■ What is needed
In the records below, copy word for word the lines from the one containing "1-800-468-4878" through the one containing "steel producers in", including both. Leave the pictures out of your copy.

+++ Extracted data

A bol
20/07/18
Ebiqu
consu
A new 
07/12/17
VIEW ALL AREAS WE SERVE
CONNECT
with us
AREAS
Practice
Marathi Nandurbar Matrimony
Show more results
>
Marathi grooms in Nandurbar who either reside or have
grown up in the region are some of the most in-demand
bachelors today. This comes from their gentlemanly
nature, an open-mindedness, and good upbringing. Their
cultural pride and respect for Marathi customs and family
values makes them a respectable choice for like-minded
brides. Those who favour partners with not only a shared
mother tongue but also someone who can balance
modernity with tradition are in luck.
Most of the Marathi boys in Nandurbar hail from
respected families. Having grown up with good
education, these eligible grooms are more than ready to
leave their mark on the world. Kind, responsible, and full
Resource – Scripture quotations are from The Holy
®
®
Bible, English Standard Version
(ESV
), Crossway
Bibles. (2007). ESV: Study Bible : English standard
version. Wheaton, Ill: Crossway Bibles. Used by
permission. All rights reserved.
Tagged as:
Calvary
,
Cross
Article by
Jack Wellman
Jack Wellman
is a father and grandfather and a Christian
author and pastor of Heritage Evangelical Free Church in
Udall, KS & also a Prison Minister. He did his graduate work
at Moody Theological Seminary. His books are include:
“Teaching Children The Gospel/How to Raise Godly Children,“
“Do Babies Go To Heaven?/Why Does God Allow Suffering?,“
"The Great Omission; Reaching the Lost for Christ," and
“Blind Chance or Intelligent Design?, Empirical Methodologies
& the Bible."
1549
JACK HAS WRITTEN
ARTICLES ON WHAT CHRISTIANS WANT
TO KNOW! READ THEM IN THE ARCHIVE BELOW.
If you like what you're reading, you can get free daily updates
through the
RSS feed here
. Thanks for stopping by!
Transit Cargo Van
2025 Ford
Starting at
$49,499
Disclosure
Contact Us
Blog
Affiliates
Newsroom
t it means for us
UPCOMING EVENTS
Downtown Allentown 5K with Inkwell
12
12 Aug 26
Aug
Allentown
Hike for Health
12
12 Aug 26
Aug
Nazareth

++++++
+++ Extracted data

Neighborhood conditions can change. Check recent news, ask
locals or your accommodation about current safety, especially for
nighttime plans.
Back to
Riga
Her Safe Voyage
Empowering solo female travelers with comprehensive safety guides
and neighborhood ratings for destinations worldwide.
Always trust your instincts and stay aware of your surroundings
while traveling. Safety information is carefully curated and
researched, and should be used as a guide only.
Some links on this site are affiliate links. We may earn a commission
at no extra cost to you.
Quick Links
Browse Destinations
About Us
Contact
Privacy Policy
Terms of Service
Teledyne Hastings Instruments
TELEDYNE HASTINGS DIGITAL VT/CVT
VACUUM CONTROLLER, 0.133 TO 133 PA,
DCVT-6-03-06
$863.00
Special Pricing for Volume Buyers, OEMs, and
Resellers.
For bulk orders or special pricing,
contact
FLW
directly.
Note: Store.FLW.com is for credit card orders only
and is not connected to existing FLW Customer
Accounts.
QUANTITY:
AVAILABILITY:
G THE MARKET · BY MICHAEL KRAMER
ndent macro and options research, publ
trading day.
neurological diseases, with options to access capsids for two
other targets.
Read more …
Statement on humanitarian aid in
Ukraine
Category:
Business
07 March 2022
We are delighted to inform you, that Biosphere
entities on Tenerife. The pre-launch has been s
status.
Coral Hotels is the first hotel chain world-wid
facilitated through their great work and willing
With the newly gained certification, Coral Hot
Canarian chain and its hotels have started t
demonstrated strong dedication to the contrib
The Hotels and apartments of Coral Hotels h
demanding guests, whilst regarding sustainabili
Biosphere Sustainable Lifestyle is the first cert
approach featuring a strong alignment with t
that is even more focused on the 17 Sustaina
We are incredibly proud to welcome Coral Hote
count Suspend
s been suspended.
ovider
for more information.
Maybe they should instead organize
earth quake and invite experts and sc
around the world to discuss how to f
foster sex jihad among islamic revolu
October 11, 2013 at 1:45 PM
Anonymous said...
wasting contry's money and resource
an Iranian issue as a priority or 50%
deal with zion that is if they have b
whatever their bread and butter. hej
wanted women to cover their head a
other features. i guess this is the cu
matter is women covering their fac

++++++
+++ Extracted data

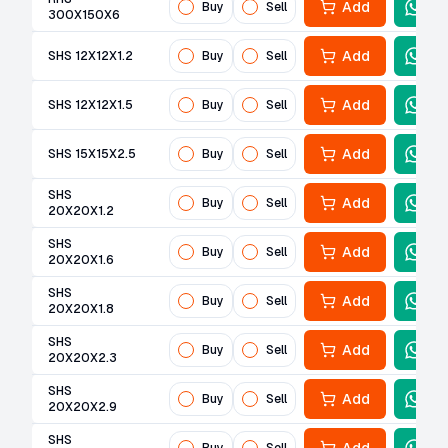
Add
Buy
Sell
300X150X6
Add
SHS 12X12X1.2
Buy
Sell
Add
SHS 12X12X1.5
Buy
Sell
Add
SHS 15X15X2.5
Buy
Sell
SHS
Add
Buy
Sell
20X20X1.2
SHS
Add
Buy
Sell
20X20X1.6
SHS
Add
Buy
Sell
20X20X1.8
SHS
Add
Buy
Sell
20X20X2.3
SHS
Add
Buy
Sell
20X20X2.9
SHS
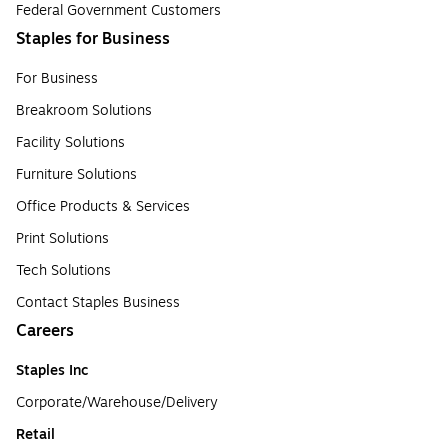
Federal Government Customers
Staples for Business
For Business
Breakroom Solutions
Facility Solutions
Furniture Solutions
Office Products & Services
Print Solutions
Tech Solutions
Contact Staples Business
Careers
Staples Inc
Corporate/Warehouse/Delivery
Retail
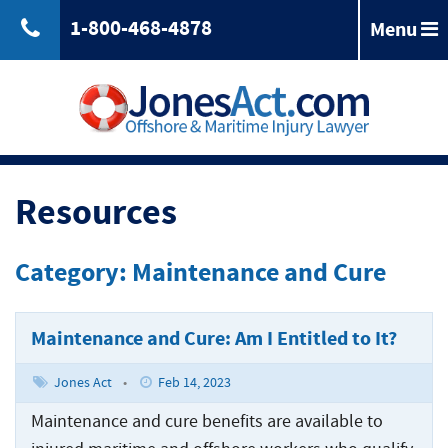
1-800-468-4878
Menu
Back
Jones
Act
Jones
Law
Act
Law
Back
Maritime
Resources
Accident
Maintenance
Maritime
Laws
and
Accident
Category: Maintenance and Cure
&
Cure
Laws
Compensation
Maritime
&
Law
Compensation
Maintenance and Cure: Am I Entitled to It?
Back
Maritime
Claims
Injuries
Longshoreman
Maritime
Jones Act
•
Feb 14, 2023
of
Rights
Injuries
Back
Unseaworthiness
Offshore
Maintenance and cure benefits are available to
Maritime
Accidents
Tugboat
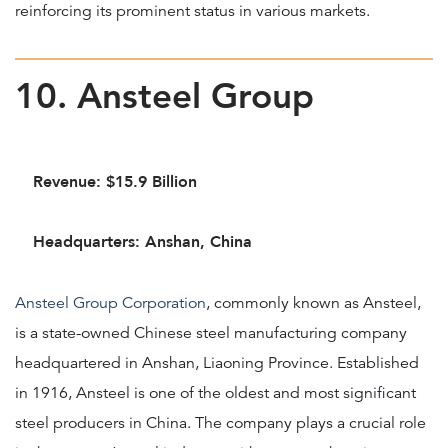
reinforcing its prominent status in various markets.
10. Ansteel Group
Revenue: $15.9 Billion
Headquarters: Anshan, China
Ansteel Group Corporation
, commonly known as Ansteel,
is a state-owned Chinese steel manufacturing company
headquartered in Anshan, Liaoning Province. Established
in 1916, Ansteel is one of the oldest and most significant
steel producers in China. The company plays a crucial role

++++++

■ Task response
1-800-468-4878
Menu
Back
Jones
Act
Jones
Law
Act
Law
Back
Maritime
Resources
Accident
Maintenance
Maritime
Laws
and
Accident
Category: Maintenance and Cure
&
Cure
Laws
Compensation
Maritime
&
Law
Compensation
Maintenance and Cure: Am I Entitled to It?
Back
Maritime
Claims
Injuries
Longshoreman
Maritime
Jones Act
•
Feb 14, 2023
of
Rights
Injuries
Back
Unseaworthiness
Offshore
Maintenance and cure benefits are available to
Maritime
Accidents
Tugboat
reinforcing its prominent status in various markets.
10. Ansteel Group
Revenue: $15.9 Billion
Headquarters: Anshan, China
Ansteel Group Corporation
, commonly known as Ansteel,
is a state-owned Chinese steel manufacturing company
headquartered in Anshan, Liaoning Province. Established
in 1916, Ansteel is one of the oldest and most significant
steel producers in China. The company plays a crucial role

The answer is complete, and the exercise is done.